== Document text ==
This trip will be no exception. Our trip will tour Twin Creeks Mine, owned by Newmont Mining
Company, the Getchell Mine, owned by Placer Dome, and the Pinson and Preble Mines, owned by
Pinson Mining Company, a partnership of Homestake Mining Company and Barrick Holding
Company. We will also take time to discuss the complex and poorly understood regional geologic
history of this area. The mines and geology are shown on the regional map on page 71.
Mining activity in the Getchell region began with tungsten and gold exploration in the late 1800s.

== Data section ==
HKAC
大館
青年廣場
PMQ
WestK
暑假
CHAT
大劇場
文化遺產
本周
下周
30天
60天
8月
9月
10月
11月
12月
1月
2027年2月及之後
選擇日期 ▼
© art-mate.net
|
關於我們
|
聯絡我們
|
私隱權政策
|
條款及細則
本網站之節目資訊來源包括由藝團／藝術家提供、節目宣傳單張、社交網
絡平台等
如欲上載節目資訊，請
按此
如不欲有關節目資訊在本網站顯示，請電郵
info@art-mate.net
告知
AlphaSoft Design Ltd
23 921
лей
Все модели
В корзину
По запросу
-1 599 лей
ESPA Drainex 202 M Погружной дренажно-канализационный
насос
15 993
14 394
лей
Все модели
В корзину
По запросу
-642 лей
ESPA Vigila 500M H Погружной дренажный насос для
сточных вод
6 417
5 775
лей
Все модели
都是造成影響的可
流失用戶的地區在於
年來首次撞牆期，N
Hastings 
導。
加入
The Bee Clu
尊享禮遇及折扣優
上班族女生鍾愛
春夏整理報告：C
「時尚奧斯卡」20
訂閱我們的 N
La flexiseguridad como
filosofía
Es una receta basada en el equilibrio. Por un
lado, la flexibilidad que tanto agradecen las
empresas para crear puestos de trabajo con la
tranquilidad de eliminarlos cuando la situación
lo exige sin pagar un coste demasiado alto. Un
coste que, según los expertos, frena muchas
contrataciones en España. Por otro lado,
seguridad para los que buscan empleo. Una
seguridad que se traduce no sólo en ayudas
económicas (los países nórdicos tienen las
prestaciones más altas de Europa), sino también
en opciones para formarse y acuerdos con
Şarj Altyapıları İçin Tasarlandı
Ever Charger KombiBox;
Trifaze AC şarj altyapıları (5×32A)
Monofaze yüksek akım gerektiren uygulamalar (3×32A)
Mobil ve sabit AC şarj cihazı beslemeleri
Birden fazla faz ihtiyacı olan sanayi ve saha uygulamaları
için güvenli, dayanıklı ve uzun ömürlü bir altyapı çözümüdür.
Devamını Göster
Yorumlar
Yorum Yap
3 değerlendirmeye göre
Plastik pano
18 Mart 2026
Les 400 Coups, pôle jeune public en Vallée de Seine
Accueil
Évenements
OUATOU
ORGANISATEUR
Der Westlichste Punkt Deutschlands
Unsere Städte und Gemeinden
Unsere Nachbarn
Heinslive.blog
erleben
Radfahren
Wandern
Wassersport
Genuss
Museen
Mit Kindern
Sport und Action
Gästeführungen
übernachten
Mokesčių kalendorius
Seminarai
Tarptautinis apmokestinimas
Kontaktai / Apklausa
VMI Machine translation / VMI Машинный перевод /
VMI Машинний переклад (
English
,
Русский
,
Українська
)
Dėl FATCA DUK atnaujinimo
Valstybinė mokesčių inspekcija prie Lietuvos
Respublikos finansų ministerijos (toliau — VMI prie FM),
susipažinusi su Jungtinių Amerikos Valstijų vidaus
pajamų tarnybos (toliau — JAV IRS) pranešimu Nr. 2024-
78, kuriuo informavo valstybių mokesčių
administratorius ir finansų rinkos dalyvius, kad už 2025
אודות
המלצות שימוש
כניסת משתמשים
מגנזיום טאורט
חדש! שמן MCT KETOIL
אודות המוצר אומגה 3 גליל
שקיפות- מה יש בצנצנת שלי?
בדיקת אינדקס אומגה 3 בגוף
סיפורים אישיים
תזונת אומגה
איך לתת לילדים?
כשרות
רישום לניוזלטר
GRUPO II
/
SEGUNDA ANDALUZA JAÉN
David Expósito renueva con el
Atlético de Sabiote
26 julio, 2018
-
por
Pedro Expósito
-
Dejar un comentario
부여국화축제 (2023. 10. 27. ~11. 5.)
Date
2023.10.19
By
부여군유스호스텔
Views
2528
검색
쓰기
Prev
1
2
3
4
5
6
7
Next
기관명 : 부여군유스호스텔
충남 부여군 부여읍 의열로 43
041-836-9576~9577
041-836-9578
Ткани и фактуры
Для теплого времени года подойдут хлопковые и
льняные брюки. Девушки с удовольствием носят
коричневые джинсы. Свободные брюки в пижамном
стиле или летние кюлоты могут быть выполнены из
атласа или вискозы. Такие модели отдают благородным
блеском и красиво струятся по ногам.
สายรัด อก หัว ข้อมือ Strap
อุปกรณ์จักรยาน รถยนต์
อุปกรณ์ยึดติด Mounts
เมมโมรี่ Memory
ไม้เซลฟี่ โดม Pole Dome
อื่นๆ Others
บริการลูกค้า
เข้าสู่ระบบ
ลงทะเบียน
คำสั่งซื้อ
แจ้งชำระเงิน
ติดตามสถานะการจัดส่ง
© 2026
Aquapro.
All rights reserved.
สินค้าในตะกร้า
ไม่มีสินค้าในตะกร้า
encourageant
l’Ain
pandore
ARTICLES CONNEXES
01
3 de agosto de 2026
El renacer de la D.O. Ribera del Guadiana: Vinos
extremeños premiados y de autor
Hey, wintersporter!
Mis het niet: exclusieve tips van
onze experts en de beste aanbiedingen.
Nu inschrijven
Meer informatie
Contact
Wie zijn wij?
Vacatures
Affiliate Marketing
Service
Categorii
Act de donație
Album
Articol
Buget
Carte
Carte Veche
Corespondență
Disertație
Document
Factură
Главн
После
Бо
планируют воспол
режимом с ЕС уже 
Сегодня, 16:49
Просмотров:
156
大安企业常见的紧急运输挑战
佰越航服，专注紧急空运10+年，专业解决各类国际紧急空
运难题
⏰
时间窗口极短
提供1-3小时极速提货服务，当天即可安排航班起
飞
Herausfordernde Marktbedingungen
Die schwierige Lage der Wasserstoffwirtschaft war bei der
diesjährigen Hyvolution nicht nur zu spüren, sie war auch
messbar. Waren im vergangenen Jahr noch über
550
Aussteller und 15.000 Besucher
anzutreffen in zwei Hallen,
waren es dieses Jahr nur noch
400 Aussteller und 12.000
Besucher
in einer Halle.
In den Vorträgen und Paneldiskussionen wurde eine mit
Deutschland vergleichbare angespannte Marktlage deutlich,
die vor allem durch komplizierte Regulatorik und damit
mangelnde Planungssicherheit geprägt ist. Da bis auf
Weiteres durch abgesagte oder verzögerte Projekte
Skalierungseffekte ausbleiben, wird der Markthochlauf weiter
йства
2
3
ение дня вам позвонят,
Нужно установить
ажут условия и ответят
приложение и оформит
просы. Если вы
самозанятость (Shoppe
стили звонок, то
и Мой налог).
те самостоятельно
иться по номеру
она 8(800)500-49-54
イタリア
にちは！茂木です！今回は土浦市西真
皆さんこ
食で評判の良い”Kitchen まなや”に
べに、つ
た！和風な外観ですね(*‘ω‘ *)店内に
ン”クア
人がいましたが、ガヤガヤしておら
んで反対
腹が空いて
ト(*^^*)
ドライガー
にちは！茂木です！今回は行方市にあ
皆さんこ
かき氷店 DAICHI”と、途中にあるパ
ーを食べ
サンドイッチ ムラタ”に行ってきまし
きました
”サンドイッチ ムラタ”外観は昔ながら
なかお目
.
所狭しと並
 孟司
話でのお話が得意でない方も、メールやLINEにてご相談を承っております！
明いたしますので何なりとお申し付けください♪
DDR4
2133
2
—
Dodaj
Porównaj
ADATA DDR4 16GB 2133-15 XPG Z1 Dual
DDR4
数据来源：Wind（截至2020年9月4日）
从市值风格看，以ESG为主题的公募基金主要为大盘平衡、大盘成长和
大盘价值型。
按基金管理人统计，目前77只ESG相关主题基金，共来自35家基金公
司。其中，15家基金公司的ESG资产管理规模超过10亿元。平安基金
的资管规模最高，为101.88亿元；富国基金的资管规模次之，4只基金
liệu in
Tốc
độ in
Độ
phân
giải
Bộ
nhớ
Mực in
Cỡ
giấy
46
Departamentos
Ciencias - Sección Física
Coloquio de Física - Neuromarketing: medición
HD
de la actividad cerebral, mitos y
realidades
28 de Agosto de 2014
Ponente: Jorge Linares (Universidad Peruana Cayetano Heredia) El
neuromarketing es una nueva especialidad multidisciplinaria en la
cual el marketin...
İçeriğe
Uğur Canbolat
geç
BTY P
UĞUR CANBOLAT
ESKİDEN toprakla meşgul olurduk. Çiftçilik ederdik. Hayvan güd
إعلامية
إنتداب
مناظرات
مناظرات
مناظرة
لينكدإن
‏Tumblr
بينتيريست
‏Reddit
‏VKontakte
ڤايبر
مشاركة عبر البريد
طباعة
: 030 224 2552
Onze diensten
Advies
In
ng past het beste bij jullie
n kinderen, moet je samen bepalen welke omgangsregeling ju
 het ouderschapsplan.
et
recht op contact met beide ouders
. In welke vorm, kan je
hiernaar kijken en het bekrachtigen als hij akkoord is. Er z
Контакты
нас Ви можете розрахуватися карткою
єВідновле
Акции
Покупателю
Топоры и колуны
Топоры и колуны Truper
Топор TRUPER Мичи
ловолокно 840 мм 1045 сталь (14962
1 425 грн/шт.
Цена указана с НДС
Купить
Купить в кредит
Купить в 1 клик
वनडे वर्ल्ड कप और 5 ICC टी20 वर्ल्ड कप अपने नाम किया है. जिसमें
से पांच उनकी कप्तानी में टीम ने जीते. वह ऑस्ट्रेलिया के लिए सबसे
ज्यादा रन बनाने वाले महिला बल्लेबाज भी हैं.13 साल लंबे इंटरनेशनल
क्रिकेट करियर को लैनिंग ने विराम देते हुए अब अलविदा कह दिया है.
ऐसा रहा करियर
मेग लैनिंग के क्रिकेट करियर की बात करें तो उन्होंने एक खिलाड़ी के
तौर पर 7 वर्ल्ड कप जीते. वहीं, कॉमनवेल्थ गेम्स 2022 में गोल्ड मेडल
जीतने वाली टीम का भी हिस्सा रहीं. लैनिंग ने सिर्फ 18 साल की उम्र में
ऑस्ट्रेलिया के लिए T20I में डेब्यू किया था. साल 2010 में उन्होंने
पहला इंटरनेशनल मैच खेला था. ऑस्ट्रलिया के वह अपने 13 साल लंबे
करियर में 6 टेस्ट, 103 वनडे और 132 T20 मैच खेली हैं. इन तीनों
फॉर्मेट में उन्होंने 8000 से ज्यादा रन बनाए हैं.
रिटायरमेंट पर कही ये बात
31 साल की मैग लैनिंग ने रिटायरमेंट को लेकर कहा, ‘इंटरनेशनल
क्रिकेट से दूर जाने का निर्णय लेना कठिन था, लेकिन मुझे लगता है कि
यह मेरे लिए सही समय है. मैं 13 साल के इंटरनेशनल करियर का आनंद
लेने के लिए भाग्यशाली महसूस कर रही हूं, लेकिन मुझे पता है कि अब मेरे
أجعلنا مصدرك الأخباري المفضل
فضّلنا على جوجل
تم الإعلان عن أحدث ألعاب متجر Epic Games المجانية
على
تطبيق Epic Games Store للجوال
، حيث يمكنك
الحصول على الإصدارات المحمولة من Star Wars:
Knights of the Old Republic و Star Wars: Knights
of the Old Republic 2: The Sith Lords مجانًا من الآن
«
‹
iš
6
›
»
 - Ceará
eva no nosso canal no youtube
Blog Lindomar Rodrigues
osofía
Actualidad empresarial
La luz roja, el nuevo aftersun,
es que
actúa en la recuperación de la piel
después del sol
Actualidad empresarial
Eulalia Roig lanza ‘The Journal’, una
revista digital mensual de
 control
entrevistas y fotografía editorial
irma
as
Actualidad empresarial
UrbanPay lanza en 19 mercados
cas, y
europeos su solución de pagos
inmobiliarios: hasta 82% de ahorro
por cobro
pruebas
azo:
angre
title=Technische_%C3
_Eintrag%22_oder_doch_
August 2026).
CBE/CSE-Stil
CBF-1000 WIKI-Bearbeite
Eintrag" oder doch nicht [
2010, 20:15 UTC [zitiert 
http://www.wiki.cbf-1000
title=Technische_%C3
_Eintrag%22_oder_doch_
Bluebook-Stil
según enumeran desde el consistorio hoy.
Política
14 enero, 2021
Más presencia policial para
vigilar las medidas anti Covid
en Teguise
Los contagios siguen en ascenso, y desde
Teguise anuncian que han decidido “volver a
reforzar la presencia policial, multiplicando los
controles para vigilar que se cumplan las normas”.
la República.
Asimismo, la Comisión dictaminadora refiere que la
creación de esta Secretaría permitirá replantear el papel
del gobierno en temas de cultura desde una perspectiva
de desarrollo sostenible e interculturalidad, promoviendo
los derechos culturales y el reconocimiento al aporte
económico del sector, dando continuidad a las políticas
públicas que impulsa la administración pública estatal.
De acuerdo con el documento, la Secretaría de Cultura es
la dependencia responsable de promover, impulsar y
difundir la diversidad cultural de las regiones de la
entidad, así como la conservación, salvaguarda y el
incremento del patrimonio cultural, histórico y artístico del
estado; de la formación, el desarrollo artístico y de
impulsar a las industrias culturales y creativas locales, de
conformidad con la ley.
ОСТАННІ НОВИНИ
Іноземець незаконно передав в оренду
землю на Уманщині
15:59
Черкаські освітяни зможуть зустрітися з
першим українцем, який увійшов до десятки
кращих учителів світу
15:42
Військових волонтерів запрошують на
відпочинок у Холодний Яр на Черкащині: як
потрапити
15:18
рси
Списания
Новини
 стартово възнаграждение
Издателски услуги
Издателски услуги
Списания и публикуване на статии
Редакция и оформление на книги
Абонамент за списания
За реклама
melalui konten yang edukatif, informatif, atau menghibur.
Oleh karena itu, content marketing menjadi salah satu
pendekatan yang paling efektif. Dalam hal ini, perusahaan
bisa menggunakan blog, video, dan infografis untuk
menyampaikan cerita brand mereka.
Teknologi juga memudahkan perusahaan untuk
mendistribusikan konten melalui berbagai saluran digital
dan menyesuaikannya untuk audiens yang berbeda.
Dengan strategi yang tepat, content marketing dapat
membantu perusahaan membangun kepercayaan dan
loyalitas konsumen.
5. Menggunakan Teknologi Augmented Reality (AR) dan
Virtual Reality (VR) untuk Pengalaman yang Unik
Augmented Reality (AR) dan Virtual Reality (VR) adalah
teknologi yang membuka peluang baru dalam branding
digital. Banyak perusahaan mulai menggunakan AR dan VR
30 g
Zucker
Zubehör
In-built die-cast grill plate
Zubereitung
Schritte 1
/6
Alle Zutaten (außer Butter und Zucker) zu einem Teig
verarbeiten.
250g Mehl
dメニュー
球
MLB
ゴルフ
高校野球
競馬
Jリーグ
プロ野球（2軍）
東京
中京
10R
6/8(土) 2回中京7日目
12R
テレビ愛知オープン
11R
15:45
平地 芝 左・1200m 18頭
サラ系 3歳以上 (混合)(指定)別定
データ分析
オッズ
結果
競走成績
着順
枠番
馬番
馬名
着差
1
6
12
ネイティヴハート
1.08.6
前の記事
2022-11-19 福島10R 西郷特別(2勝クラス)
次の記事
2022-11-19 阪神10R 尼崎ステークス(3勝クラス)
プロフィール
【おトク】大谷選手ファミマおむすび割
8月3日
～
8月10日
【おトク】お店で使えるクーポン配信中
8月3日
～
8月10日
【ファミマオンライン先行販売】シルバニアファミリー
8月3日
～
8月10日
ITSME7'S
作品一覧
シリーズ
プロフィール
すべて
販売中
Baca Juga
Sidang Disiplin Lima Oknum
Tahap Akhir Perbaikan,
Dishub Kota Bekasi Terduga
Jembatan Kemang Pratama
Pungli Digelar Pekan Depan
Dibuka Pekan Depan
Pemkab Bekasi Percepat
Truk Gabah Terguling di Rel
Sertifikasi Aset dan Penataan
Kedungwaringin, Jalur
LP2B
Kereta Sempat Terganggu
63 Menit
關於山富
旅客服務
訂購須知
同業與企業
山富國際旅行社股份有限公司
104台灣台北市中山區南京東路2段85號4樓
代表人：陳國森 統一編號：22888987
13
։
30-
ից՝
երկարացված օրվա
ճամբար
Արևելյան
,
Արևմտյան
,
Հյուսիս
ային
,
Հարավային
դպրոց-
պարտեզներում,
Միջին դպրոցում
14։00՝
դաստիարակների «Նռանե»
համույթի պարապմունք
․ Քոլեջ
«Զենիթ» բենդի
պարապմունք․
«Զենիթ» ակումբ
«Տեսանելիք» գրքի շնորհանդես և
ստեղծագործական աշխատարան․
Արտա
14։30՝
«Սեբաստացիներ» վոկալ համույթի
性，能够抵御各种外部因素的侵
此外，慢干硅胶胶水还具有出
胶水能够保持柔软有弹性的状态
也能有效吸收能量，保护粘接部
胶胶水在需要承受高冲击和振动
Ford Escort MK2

== Activities ==
• A. Gather every line of the entries above that contains the string "Погружной", treating uppercase and lowercase letters as distinct.
• B. Carry on the passage about the Getchell region mines from the point where it stops.

== Responses by item number ==
• A.
ESPA Drainex 202 M Погружной дренажно-канализационный
ESPA Vigila 500M H Погружной дренажный насос для

• B.
The Golconda district was organized in 1866 and saw gold production in 1909, and the Potosi
district was organized in 1874, although gold was not discovered there until 1934. Getchell Mines
Inc. was formed in 1936 by U.S. Senator Noble Getchell, and some of the earliest oxide gold mining
in Nevada began there in 1937. During World War II, the Getchell Mine produced tungsten,
arsenic and molybdenum concentrates for the War Board. Claims for the Ogee and Pinson Mine
were staked in 1945 and subsequently developed. Relatives of Clovis Pinson still live in the valley
today. Getchell Mine was one of the first gold mines to develop autoclave technology for roasting
sulfide ores in the 1960s and 1970s, although significant economic production didn’t occur until
the 1980s. The Preble Deposit was discovered in 1972 by Cordex, early in the development of
bulk mining technology for low grade disseminated gold deposits.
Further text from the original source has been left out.